O fim das tardes nesses verões bonançosos de então era anunciado pelo grinfar estridente das andorinhas que, em voos rasantes e vertiginosos, se aproximavam dos beirais das casas onde cautelosamente escondiam os ninhos. Quando o crepúsculo começava a insinuar-se mansamente no horizonte e os simples regressavam a casa, após mais uma jornada de trabalho, aquela música celestial entoada pelas andorinhas era como que um bálsamo e o prenúncio de paz que descia acolhedora sobre a vila. Nesses momentos, sentado num banco do largo da minha meninice e adolescência, observava e sentia o pulsar da vida e o ritmos da natureza de uma forma quase encantatória, talvez resgatados para efectuarem a simbiose quase perfeita no meu ser. Era um sentimento tão grande de plenitude que quase poderia dizer, muito embora todas as limitações materiais de que carecia, que não podia aspirar a mais senão àquele gratificante momento de iluminação interior. 

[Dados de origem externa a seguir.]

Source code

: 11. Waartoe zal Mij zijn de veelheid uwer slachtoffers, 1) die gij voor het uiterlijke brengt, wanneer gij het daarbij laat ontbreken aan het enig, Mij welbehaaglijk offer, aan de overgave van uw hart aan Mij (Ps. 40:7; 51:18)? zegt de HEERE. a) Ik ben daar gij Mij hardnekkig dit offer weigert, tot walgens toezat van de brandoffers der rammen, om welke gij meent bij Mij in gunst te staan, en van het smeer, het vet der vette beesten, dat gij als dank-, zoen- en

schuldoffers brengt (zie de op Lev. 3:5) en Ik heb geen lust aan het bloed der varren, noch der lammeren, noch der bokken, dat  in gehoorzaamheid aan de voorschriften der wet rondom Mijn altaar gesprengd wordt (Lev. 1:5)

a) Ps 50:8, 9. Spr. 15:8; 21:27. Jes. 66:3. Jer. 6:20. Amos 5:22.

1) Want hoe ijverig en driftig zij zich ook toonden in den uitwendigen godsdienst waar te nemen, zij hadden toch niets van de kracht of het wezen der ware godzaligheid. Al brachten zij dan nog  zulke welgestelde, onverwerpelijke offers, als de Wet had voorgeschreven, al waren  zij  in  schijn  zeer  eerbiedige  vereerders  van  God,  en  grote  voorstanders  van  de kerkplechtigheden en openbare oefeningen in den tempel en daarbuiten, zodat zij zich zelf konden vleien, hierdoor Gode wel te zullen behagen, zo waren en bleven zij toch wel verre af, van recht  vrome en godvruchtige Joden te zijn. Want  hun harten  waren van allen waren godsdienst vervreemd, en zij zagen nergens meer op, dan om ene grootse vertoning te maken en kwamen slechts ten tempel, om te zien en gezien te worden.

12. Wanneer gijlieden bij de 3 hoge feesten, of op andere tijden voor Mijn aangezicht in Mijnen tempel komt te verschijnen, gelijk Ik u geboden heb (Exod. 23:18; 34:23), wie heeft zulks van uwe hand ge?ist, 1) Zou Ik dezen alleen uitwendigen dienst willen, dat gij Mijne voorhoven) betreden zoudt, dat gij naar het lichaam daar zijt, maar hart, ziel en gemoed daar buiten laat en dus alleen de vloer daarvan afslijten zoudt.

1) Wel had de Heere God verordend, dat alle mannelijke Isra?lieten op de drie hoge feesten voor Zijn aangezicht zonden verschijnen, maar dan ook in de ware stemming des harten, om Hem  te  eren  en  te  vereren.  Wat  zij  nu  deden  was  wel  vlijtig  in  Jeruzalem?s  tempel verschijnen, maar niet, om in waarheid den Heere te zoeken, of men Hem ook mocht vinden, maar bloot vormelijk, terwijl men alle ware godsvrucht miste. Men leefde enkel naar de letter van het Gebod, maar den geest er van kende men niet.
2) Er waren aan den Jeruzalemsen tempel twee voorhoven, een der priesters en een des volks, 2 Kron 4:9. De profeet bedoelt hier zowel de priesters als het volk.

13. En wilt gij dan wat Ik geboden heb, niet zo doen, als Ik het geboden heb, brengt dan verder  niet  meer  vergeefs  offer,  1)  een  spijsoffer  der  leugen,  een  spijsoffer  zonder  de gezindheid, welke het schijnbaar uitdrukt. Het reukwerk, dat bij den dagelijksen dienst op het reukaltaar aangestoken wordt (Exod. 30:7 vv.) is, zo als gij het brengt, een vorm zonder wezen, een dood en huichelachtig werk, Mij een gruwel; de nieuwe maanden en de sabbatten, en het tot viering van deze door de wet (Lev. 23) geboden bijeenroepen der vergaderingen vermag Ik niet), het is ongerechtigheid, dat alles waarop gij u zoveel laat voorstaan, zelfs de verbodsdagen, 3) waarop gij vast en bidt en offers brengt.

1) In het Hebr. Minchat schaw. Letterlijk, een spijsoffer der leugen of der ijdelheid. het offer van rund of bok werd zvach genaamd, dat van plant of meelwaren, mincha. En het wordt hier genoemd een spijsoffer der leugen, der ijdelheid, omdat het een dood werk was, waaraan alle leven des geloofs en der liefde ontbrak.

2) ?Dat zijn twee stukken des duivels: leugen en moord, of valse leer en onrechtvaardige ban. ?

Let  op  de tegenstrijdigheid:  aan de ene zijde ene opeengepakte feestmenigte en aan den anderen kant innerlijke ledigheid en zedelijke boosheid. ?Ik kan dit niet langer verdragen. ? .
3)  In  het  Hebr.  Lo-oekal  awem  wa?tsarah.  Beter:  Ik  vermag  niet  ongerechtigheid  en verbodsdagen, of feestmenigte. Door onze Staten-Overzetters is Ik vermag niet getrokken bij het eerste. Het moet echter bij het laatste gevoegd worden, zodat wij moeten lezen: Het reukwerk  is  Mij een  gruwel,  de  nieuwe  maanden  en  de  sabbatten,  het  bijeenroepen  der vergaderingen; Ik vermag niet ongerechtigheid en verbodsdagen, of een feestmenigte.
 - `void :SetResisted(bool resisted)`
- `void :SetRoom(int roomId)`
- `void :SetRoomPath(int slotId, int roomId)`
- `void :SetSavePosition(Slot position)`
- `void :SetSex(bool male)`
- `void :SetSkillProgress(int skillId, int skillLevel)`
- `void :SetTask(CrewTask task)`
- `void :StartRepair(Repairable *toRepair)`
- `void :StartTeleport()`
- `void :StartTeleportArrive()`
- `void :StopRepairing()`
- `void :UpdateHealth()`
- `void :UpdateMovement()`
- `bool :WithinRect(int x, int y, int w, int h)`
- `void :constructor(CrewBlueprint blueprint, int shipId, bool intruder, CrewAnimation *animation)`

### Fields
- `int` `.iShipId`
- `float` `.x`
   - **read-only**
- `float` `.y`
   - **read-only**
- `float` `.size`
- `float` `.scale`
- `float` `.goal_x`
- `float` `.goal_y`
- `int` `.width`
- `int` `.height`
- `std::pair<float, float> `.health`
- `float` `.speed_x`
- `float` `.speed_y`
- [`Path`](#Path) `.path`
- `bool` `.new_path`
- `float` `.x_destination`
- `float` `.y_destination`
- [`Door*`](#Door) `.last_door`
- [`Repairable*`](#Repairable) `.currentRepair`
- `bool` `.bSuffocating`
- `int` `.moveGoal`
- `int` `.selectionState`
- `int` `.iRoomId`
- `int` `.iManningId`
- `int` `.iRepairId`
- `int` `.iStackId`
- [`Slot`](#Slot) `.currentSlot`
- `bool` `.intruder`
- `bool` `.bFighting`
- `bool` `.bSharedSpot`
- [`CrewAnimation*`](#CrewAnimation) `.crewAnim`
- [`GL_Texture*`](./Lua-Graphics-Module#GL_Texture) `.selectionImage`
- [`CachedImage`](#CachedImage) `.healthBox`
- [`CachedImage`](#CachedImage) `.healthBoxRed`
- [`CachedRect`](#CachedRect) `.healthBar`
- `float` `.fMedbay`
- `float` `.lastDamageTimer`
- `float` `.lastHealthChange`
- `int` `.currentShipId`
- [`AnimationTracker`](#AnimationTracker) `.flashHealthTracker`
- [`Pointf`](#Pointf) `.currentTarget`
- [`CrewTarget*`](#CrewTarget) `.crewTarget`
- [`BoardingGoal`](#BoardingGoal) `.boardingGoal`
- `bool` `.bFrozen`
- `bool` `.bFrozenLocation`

Ainda recordo com saudoso prazer os pormenores da interacção das gentes que viviam e deambulavam pelo que hoje é conhecido por Barreiro velho, e os pequenos detalhes, muitas vezes quase invisíveis que compunham o cenário daquela mundovidência, todo ele associado , como não poderia deixar de ser, a um tempo de miséria , por vezes uma miséria remediada que a vida , e sempre ela, de forma mais dramática ou menos dramática se incumbia de levar por diante. Lembro-me, por exemplo, das casas com as portas abertas ao entardecer, para arrefecer os efeitos da canícula do dia; lembro-me da grita da criançada, sempre entretida nas suas brincadeiras pueris intermináveis, e também dos ralhetes dos adultos, que ao longe se confundiam com a música que jorrava das telefonias em altos decibéis. Para já não falar, obviamente, dos aromas inconfundíveis da janta que se desembaraçavam furtivamente das cozinhas para provocar o palato da vizinhança, como de costume, sobretudo o cheiro a peixe frito ou o cheiro inconfundível dos assados, nomeadamente da sardinha e dos pimentos, que das kitchenettes improvisadas no passeio das ruas era lançado para o ar pelos fogareiros a carvão e que a brisa da tarde se encarregava de espalhar provocadoramente pelo burgo fazendo salivar até os mais empedernidos. 
Esses ecos do paraíso perdido continuam ainda a reverberar dentro da minha cabeça transportando-me, por vezes, melancolicamente, para o aconchego já longínquo da casa materna.